What Becomes of the Broken Hearted?

I heard this Jimmy Ruffin classic on the radio the other day.

One possible answer: they become Philadelphia Eagles' fans.

Ouch. The Eagles just clinched a playoff berth by beating a 49ers team whose QB all but gift-wrapped the victory with mistake after mistake. It's interesting how, on any given day (to adopt the cliche), the best teams can make the also-rans look like a high school team on its first day of summer practice.

So now the question becomes: how far can the Eagles go? Are they, as Andy Reid said in the press conference announcing his contract extension, the "best organization in football" (a statement appropriately questioned by Angelo Cataldi on WIP, who rightly pointed out the lack of a Super Bowl win in Philadelphia, a point echoed by venerated football writer Ray Didinger)? Or, will they win a game or two in the post-season and fall short because of a time management issue, Donovan McNabb's throwing the ball behind a receiver or into the ground, or an aging linebacker's being on the field on a passing down, unable to cover the opposing team's second-string tight end?

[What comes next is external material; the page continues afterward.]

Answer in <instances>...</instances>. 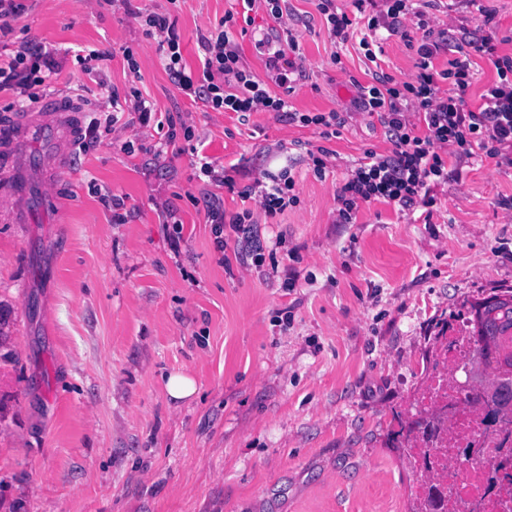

Look, I'm a big Eagles fan, and I think that Reid is an excellent coach and McNabb a championship-caliber quarterback. The problem for all Eagles' fans is that the misses have been many, and, as a result, we tend to put the team under a microscope to analyze it. No team is "due" in my book, but this duo is worthy of a title. Unfortunately, there are many duos worthy of titles who never get one.

Eagles' fans are hoping that won't be the case for Andy Reid and Donovan McNabb.